And Herman Cain certainly isn’t supposed to be sitting atop the field of Republican presidential aspirants. But that’s where a new CBS News poll places the former pizza king, garnering, along with former Massachusetts Governor Mitt Romney, the support of 17 percent of Republican primary voters. Cain’s gain is not sitting well among those with race on the brain.
“Herman Cain is probably well liked by some of the Republicans because it hides the racist elements of the Republican Party,” quipped comedienne Janeane Garofalo. “Herman Cain provides this great opportunity so you can say ‘Look, this is not a racist, anti-immigrant, anti-female, anti-gay movement. Look we have a black man.’” CNN’s Cornell Belcher actually called the African American presidential candidate “racist” and “bigoted.” Jesse Jackson described the former Godfather’s Pizza chief executive officer’s characterization of the relationship between African Americans and the Democratic Party “demeaning and insulting” to black voters.
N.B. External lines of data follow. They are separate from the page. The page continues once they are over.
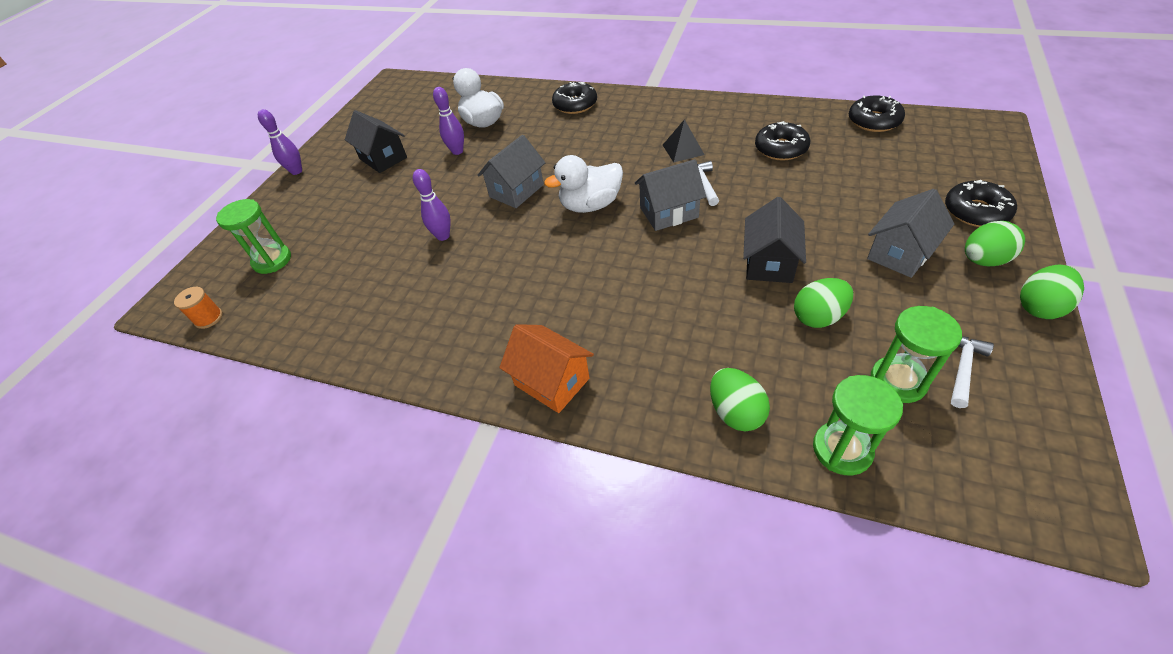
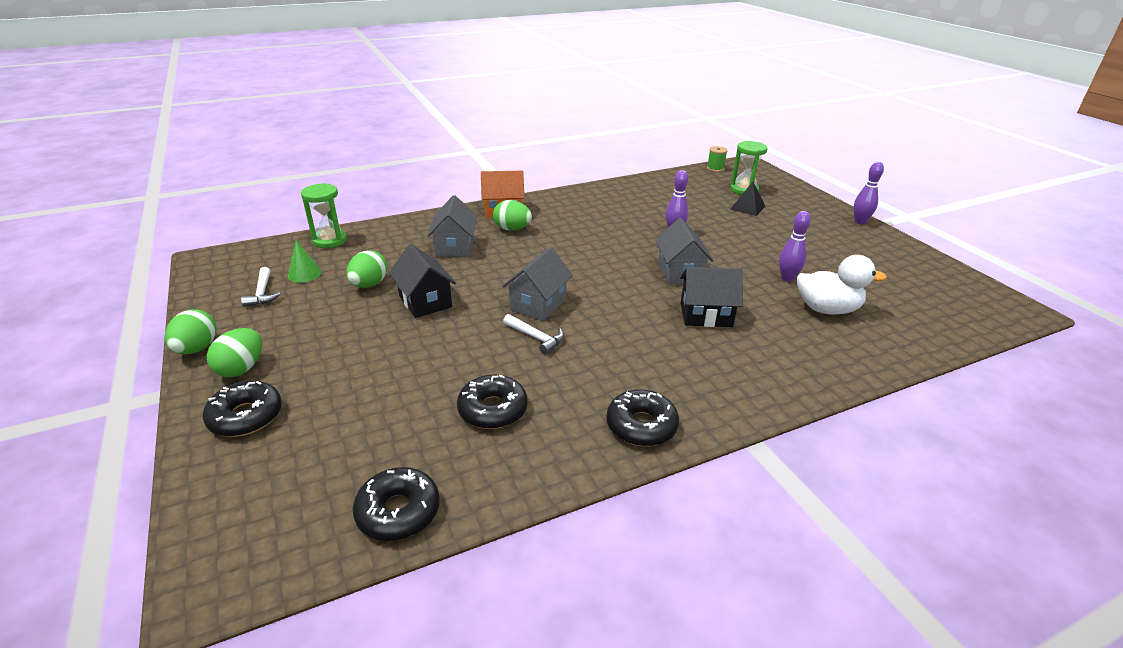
camera: 130 degrees right, 15 degrees down
orange spool [174,287,223,329] -> green spool [707,146,728,172]
black house [345,110,407,173] -> black house moved to [680,267,743,327]
white duck [544,155,623,213] -> none
black donut [552,82,597,114] -> black donut moved to [606,389,679,446]
black pyramid [663,119,705,162] -> black pyramid moved to [730,182,765,216]
green egg [710,368,770,431] -> green egg moved to [493,200,532,231]
grey house [867,189,954,278] -> grey house moved to [427,195,477,257]
green hourglass [871,306,962,403] -> green cone [288,240,322,283]

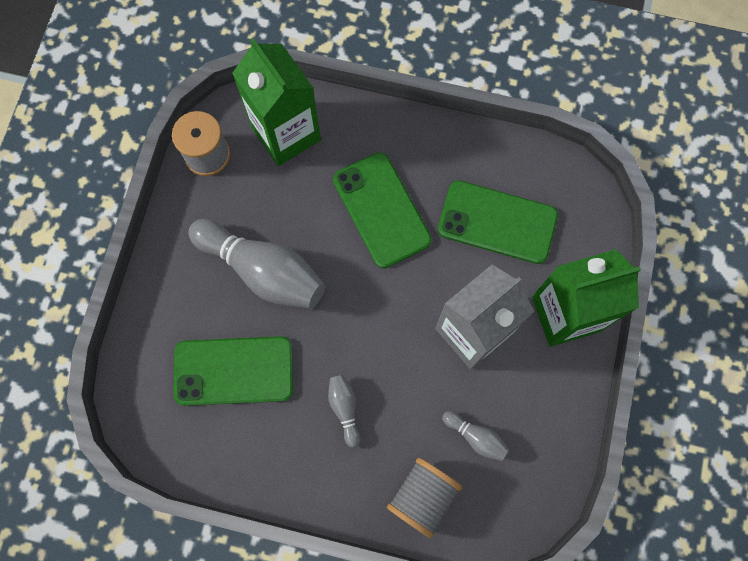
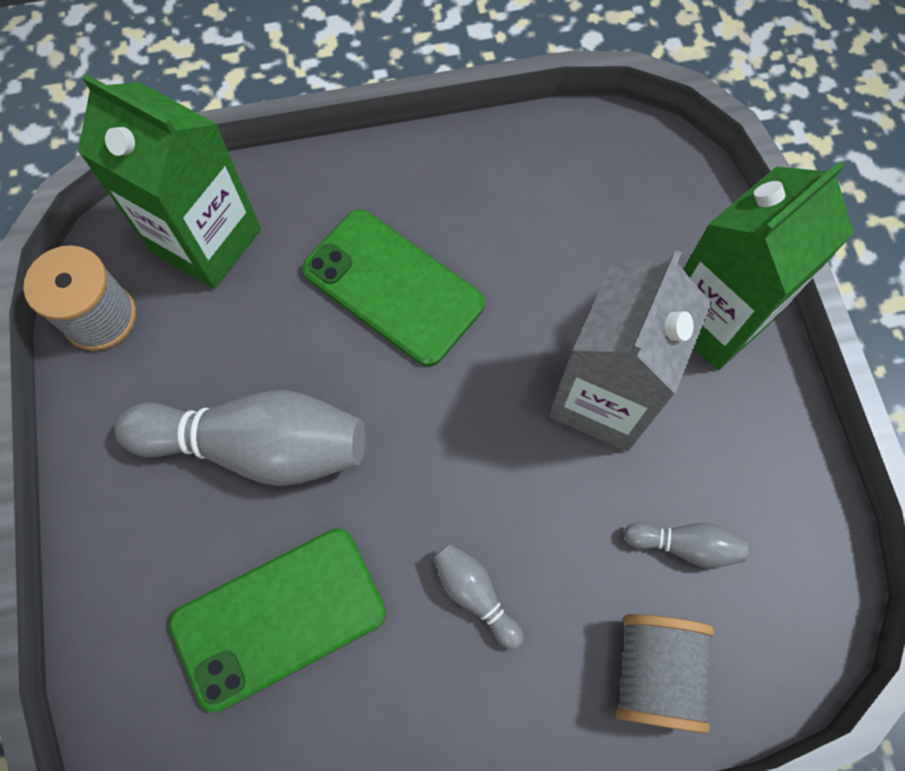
camera: 25 degrees left, 5 degrees down
green phone [438,180,558,264] -> none

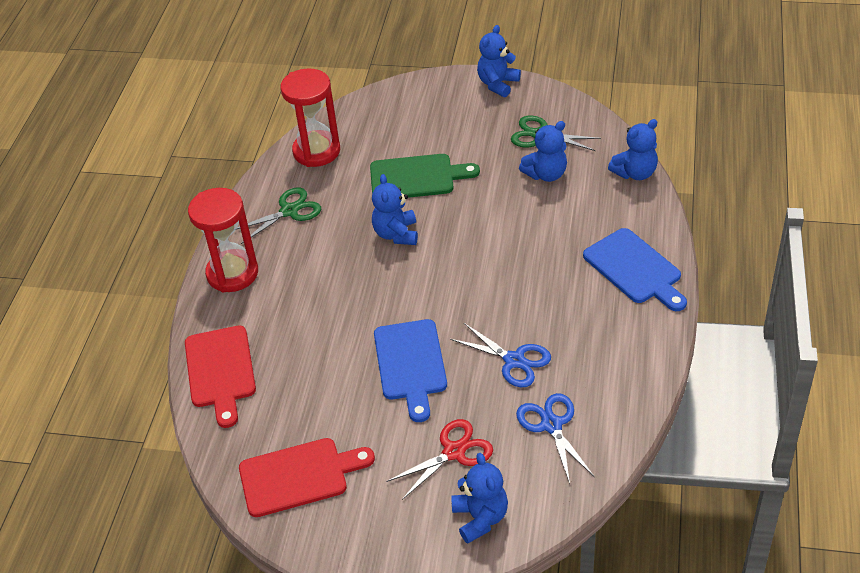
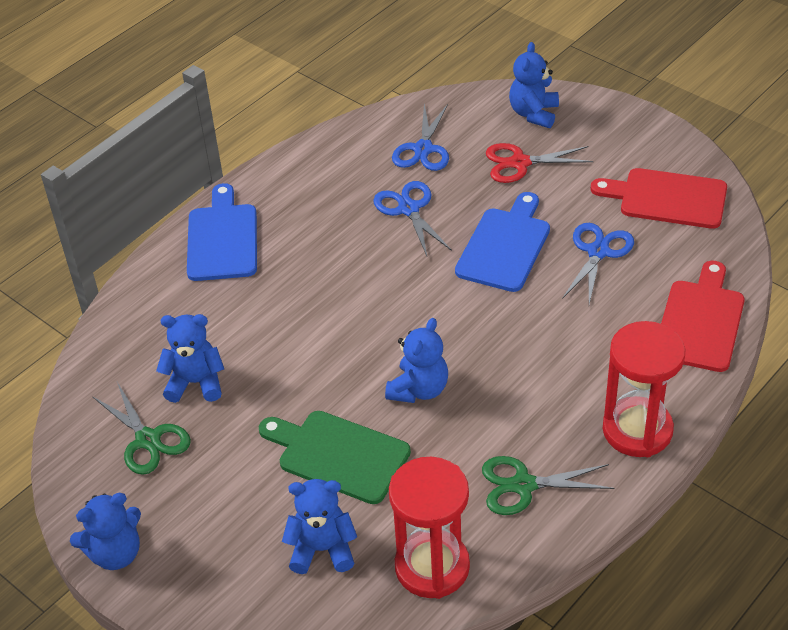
camera: 150 degrees left, 0 degrees up
blue teddy bear [608,119,658,180] -> blue teddy bear moved to [282,479,357,574]
none -> blue scissors [562,223,634,304]

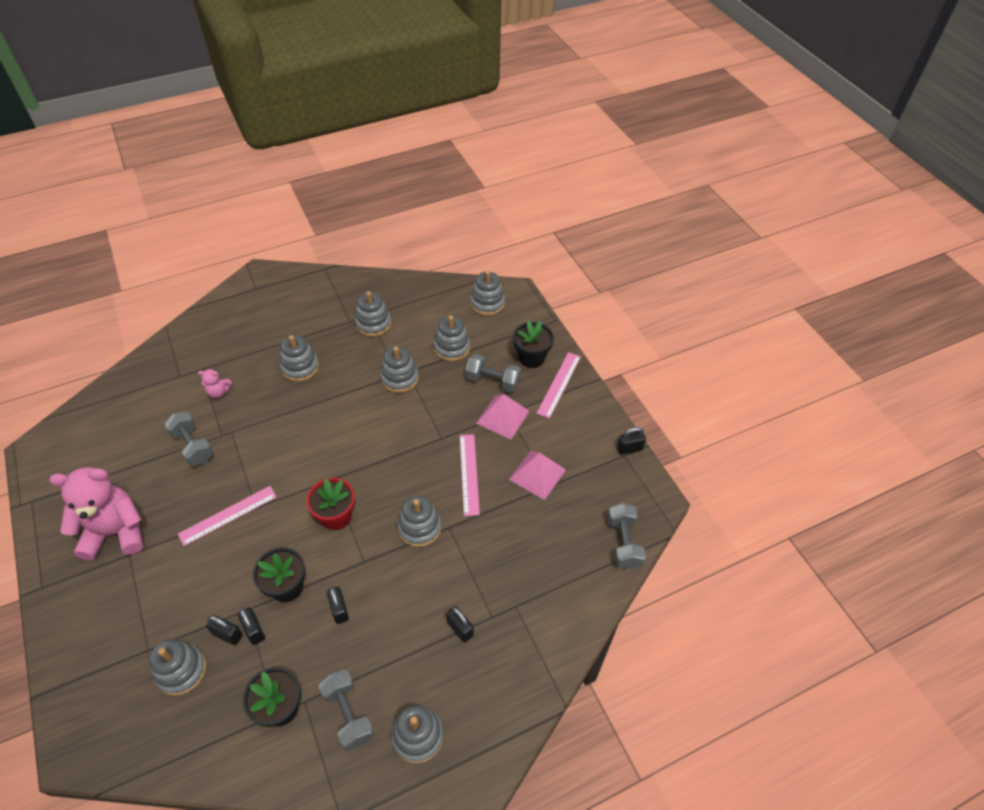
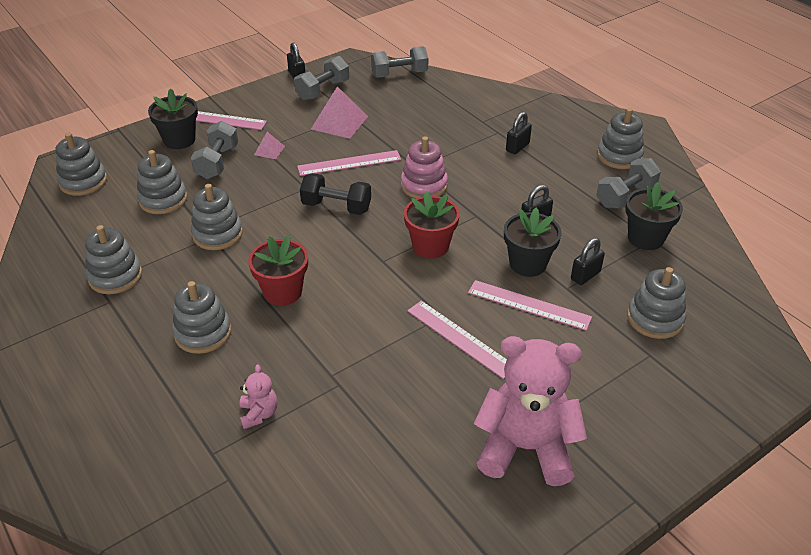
camera: 100 degrees left, 10 degrees down
pink teddy bear [49,467,143,561] -> pink teddy bear turned 120 degrees clockwise [474,336,587,486]
grey dumbbell [164,412,213,466] -> grey dumbbell moved to [294,56,349,101]
black padlock [206,615,243,645] -> none
grey stacking toy [397,495,441,547] -> pink stacking toy [401,136,448,199]
pink pyramid [476,394,529,439] -> pink pyramid [254,132,285,159], size x0.52
none -> red flower pot [248,235,308,306]
none -> black dumbbell [300,173,371,215]
none -> pink ruler [468,280,592,331]

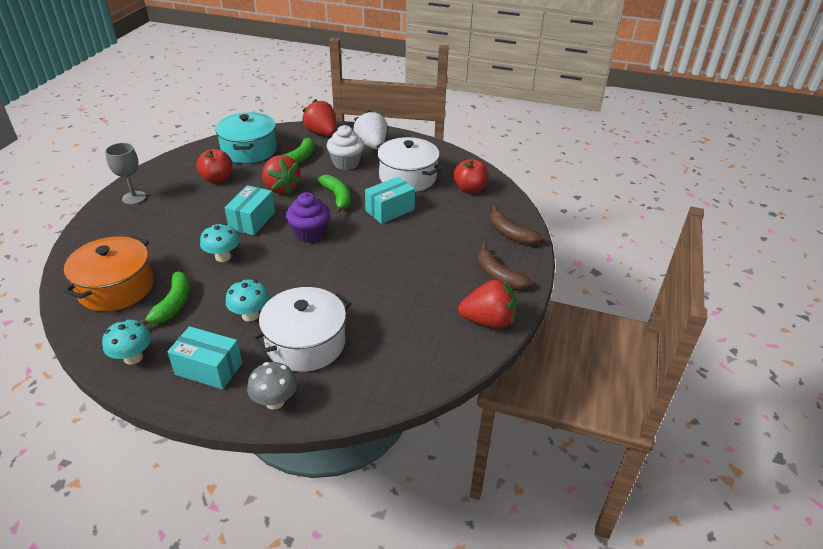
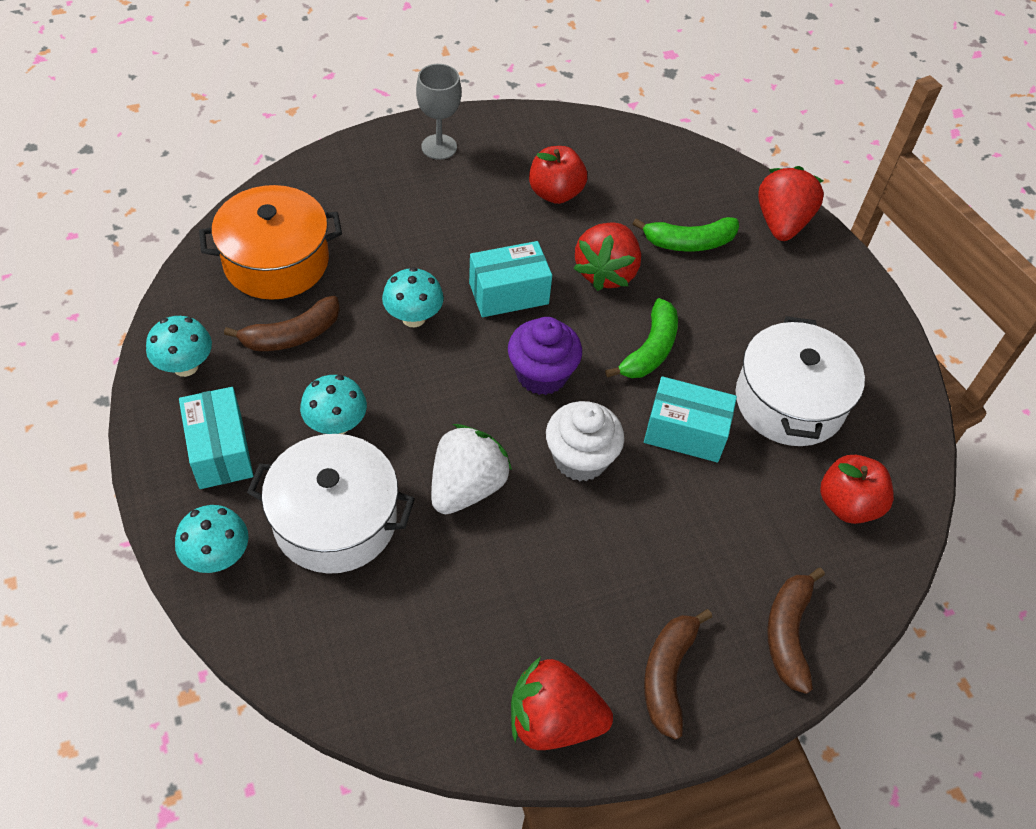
camera: 50 degrees right, 15 degrees up
green banana [139,271,190,325] -> brown banana [224,296,340,351]
turquoise pot [215,112,277,163] -> none
grey mushroom [247,362,297,410] -> turquoise mushroom [175,505,249,573]
white cupcake [327,125,364,170] -> white cupcake moved to [546,401,624,481]
white strawberry [353,110,387,149] -> white strawberry moved to [431,424,512,514]
red strawberry [458,280,516,329] -> red strawberry turned 135 degrees clockwise [511,657,613,750]

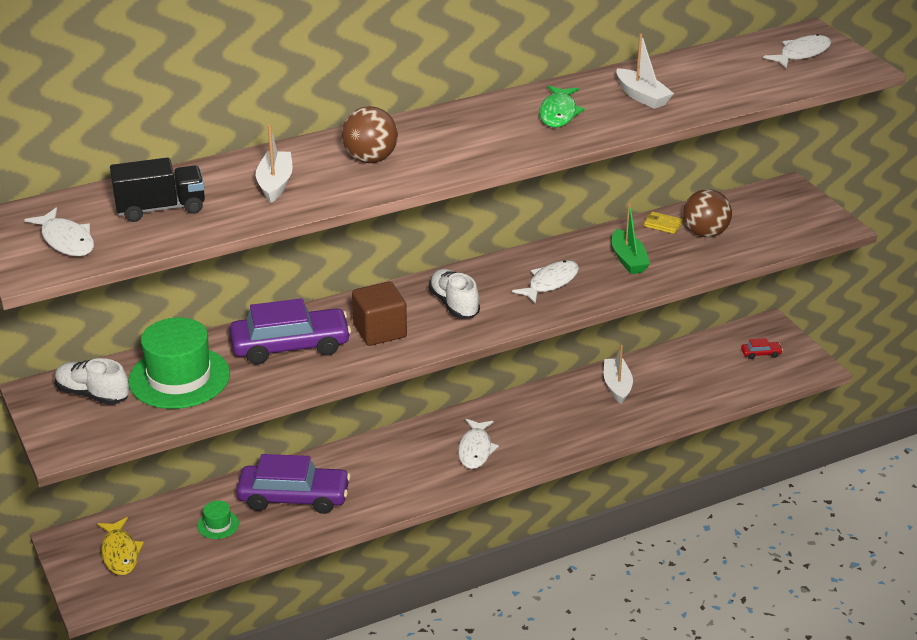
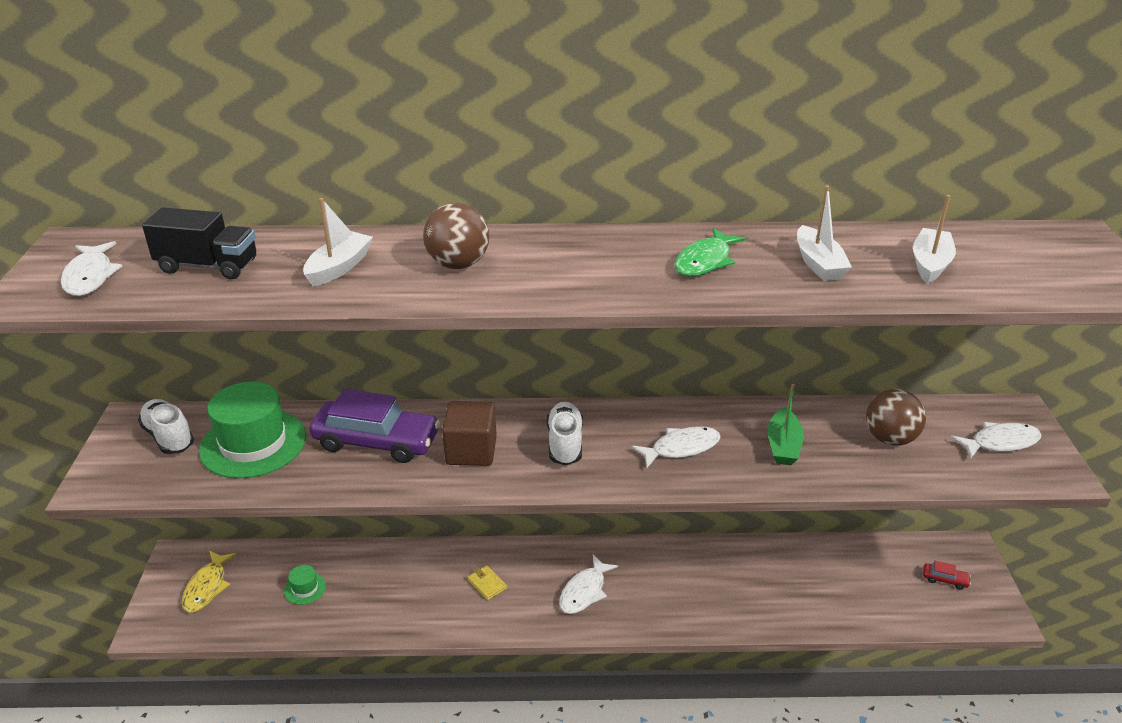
camera: 25 degrees right, 0 degrees up
purple car [236,454,351,514] -> none
white boat [604,345,633,404] -> white boat moved to [913,195,956,284]
yellow wallet [644,212,683,234] -> yellow wallet moved to [468,565,507,600]
white fish [763,34,831,68] -> white fish moved to [951,422,1042,459]

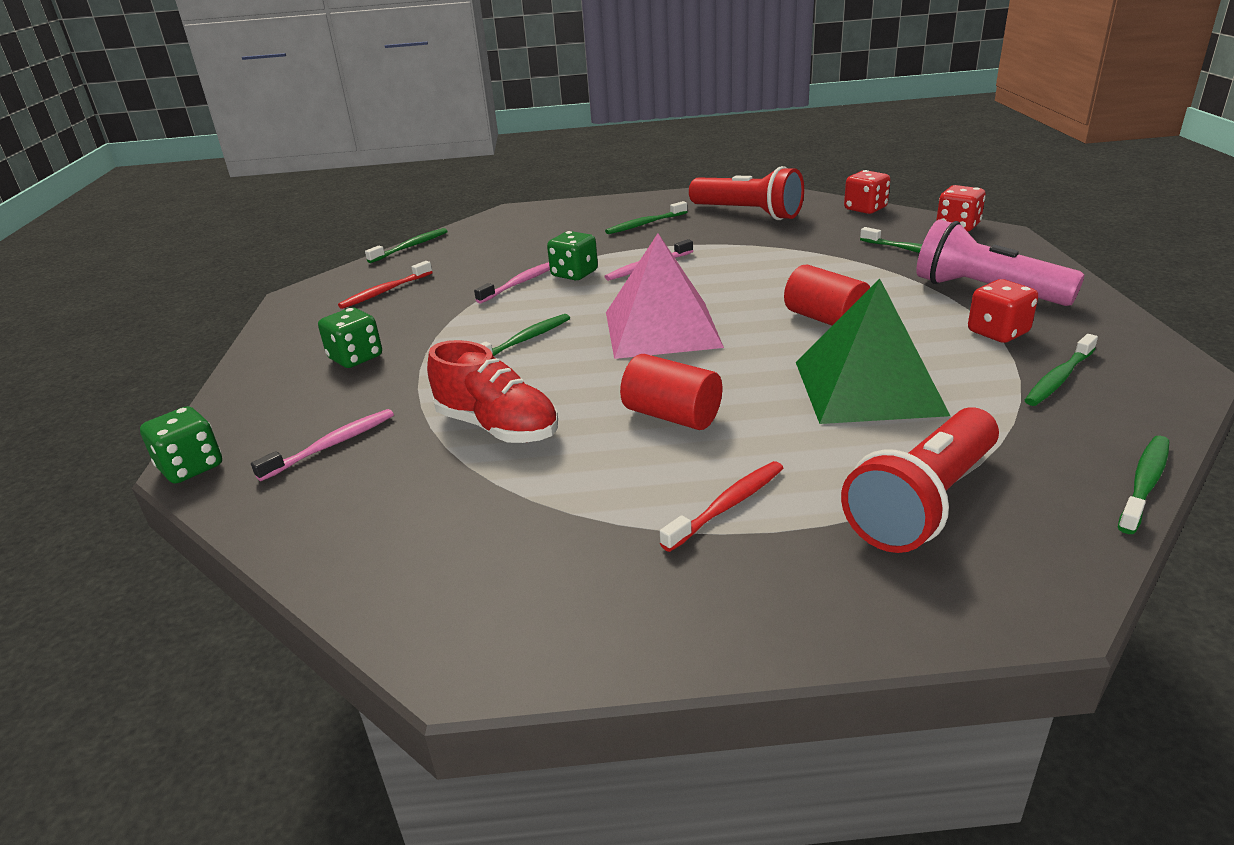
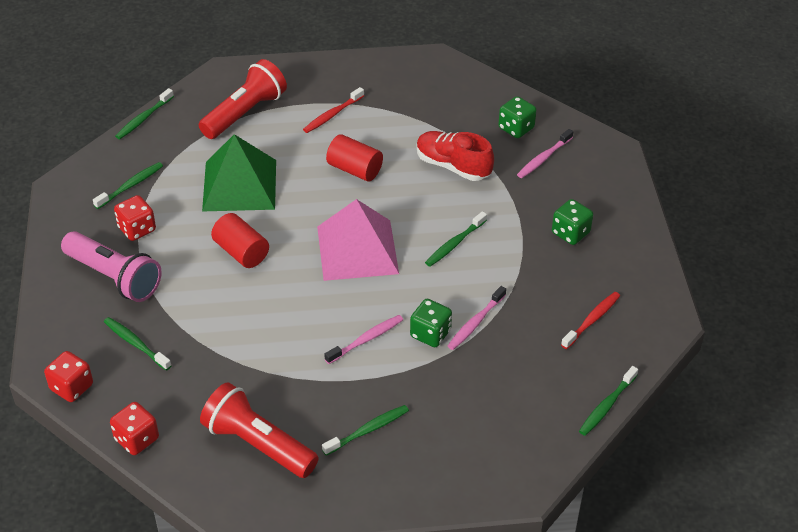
camera: 175 degrees right, 15 degrees up
green dice [140,406,222,484] -> green dice moved to [498,96,537,138]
The talking head really losing his head over Herman Cain is Roland Martin. The CNN pundit writes, “You would think that a black man born and raised in Georgia, who was a teenager during the civil rights movement, would understand the transition of African-Americans from voting overwhelmingly Republican to strongly supporting the Democratic Party.”
During the civil rights movement, every member of the Georgia congressional delegation was a Democrat and every member of the Georgia congressional delegation save one voted against the Civil Rights Act of 1964. The only African Americans elected to Congress from Georgia prior to the civil rights movement were Republicans. When Republican Fletcher Thompson helped break the Democratic stranglehold on the state’s Washington delegation in 1966, he gave an African American a job in his local office. However pedestrian this sounds today, this had never happened in that district. Even as seemingly benign a symbol of the New South as Jimmy Carter won election as governor after his campaign peddled a photo of his opponent with black basketball players to rallying Klansmen and as governor visited the Confederados—descendants of American Southerners who emigrated to Brazil following the Civil War—in 1972.